NEWARK – School safety remains at the top of the priority list for the Worcester County Board of Education as the start of the school year nears.
Educators joined members of the law enforcement community last week for the school system’s sixth annual safety conference. Superintendent Lou Taylor and Chief Safety Officer Steve Price reviewed the conference and the school system’s other efforts to improve safety in an interview this week.
“Safety is at the top of the list that we address,” Superintendent Lou Taylor said. “It will remain that way.”
At last week’s conference, school administrators, county leaders, school board members and law enforcement representatives heard from speakers George Roberts, principal of Perry Hall High School when a school shooting occurred there, and FBI Special Agent Steven Shepherd. Price said Roberts talked about how, as the school’s leader, he dealt with the Perry Hall shooting and its aftermath, while Shepherd discussed the indicators that might point to an individual being a threat to school safety.
During the conference’s afternoon session, representatives from the Worcester County Health Department talked about the various mental health services available to local students.
“That process was to address mental health issues, which across the country has become more of a point of emphasis for school safety,” Price said.
While there are no major changes planned for the coming school year in regard to school safety, Price said the Maryland Safe to Learn Act had brought about some adjustments locally, including his own designation as safety officer.
“In that act there’s a number of mandates that are required of local school districts, one being that we must provide a mental health coordinator,” Price said. “We have done that through our school system. It is also required that there be an individual in the school system named as chief safety officer.”
He said the Safe to Learn Act also addressed adequate law enforcement coverage at schools. He pointed out that Worcester County was fortunate to have a deputy at each of its schools.
“We’re one of the few counties that are afforded that opportunity to have a police officer in each of our schools,” he said. “It’s not common practice across Maryland.”
Price said there was funding tied to the new legislation that the county would be pursuing in its efforts to further enhance safety initiatives.
“They are just starting to release the details about how you go about applying for those monies,” Price said.
He said the school system was working on proposals and hoped to receive some funding to help with community awareness initiatives in particular.
Carrie Sterrs, the school system’s coordinator of public relations and special programs, said officials had been working on a parent education campaign that could tie into the grant process.
“For the first time this year we’re actually going to be giving each family an emergency guide that gives them what they should be expecting from the school system and their school in certain types of emergencies as well as what we would expect from them and how they can best approach different scenarios of that nature,” Sterrs said.
Taylor stressed the safety of students and staff was the primary concern for the school system.

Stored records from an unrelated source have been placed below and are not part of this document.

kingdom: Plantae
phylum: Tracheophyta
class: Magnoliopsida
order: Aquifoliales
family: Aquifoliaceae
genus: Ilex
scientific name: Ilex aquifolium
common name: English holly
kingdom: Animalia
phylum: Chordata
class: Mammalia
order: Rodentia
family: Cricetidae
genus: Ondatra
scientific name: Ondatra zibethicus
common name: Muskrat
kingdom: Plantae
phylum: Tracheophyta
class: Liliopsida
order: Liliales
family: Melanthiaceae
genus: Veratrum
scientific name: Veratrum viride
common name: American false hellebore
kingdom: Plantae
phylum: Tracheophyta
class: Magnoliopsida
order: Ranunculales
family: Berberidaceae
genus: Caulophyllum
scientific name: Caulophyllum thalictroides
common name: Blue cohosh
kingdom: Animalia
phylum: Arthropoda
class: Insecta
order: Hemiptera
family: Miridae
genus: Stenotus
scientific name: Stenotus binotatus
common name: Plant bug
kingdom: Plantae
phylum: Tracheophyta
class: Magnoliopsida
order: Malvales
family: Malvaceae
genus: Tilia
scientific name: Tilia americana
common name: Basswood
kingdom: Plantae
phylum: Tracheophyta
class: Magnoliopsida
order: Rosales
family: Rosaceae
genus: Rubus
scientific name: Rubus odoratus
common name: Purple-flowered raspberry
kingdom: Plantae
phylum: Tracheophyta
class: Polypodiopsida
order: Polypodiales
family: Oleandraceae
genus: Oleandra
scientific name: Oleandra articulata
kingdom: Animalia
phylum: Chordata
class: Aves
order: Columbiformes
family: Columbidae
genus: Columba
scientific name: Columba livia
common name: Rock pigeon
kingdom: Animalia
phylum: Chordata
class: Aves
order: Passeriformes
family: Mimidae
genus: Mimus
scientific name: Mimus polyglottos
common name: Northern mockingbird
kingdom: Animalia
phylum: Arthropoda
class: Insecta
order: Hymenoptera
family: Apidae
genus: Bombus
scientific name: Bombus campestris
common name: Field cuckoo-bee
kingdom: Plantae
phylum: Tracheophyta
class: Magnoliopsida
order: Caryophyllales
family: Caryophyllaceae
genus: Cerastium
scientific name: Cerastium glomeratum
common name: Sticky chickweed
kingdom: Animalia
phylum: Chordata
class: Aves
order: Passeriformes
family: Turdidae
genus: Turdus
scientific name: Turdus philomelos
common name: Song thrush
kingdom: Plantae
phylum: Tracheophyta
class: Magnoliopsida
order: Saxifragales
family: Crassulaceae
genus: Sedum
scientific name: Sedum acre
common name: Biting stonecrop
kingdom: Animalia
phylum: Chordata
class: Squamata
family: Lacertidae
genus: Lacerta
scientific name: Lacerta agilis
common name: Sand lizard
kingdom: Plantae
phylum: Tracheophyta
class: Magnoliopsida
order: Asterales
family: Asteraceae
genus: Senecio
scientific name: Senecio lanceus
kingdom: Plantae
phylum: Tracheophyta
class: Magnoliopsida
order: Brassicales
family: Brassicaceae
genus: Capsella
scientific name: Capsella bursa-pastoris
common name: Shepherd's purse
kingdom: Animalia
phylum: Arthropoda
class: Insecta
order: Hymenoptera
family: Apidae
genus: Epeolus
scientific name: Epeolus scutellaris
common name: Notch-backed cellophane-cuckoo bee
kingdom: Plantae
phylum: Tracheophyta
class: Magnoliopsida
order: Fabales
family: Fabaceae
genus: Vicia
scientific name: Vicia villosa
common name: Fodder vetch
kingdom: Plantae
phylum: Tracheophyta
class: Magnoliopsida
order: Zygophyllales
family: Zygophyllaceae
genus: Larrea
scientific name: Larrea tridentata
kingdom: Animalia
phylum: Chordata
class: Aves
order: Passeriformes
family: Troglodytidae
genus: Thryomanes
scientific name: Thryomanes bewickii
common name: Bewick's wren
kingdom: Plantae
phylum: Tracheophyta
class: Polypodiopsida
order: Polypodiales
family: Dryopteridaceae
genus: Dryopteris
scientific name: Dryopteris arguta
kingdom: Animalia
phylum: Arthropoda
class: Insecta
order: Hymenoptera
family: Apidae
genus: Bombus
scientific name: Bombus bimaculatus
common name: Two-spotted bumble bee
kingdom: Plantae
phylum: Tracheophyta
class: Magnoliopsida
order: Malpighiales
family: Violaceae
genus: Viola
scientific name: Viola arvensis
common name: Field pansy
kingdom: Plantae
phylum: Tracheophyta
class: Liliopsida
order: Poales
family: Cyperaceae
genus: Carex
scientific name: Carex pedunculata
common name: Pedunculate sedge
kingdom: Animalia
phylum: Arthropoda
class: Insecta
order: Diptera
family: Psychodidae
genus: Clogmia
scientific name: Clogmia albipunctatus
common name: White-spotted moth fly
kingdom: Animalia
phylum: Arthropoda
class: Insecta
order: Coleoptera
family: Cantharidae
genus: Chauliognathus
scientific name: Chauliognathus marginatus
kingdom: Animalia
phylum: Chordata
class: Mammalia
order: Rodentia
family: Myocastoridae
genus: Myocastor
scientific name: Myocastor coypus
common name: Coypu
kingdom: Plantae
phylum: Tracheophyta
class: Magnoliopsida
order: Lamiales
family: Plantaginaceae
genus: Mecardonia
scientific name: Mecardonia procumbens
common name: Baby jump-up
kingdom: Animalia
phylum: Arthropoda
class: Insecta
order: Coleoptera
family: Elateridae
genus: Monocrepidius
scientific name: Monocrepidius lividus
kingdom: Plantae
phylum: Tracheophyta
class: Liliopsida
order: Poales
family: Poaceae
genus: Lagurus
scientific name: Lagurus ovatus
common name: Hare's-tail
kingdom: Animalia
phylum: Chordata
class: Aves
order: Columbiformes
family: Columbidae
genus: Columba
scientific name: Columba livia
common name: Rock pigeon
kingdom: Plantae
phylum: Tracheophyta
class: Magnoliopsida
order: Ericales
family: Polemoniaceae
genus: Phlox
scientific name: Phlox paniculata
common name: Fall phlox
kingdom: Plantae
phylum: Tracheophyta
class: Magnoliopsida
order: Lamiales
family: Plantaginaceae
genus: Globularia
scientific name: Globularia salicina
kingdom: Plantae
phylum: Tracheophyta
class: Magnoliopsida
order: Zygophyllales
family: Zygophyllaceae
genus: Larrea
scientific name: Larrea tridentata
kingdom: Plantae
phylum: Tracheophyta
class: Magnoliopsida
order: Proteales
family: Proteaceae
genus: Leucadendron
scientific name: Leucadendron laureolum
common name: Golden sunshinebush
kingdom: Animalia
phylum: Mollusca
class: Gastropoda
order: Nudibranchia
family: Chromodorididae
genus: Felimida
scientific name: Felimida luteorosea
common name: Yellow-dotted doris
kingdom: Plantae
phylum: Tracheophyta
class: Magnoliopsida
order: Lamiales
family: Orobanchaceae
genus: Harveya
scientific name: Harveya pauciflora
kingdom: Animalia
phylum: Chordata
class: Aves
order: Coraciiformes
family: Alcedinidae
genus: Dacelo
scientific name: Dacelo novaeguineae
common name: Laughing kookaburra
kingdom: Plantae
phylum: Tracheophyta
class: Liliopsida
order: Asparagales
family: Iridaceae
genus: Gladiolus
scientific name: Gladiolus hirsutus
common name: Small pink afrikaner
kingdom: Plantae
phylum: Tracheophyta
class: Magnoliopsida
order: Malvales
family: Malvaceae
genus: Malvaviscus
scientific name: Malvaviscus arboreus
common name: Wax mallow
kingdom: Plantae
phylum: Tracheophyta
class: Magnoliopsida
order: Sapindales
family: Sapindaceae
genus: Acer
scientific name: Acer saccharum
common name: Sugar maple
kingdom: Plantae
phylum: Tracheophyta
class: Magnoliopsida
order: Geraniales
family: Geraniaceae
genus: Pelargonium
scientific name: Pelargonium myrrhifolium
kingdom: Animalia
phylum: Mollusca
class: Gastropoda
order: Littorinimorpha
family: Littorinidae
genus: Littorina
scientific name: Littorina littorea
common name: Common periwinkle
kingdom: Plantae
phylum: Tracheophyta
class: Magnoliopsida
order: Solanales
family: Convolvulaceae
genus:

He said the design of the new Showell Elementary School—for which construction is set to begin in October—proved that. Taylor said the school had been designed with a focus on safety.
“For example, we’ve eliminated 39 exterior doors to that building in large part due to safety…,” Taylor said. “There’s a number of things…10 years ago we didn’t do, that now we do. We didn’t worry about exterior doors. As many exterior doors as we could put on a classroom we put on, for access to leave the school in case of a fire. The negative side is somebody can enter those doors.”
He added that each classroom door at the new school would be lockable. In addition, the entrance to the building has been designed to increase safety.
“When you enter Showell you’re going to enter a vestibule that will feed right into the main office which will prevent folks from just randomly walking through the school,” Taylor said.
In contrast, at the county’s other schools, particularly those built in the 1970s, visitors enter and have access to multiple hallways and classrooms before they reach the main office of the building. While the installation of cameras at schools with those older designs helps with security, Taylor said the entrance at Showell would be truly secure.
“Showell will be the first school that will be above and beyond when it comes to making sure we have it safe for our kids,” Taylor said.
He said school system officials were committed to ensuring the safety of all of the county’s students and continued to review ways to enhance security at schools. Donations such as those from Hardwire—the Pocomoke company has donated shields not only to schools in Pocomoke but across the county—help with the mission. Taylor also credited the cooperative efforts of school system leaders, school board members and the Worcester County Commissioners.
“The reason we’re able to get a lot of things done is because all three units are working very closely in partnership, doing what’s best for kids,” Taylor said.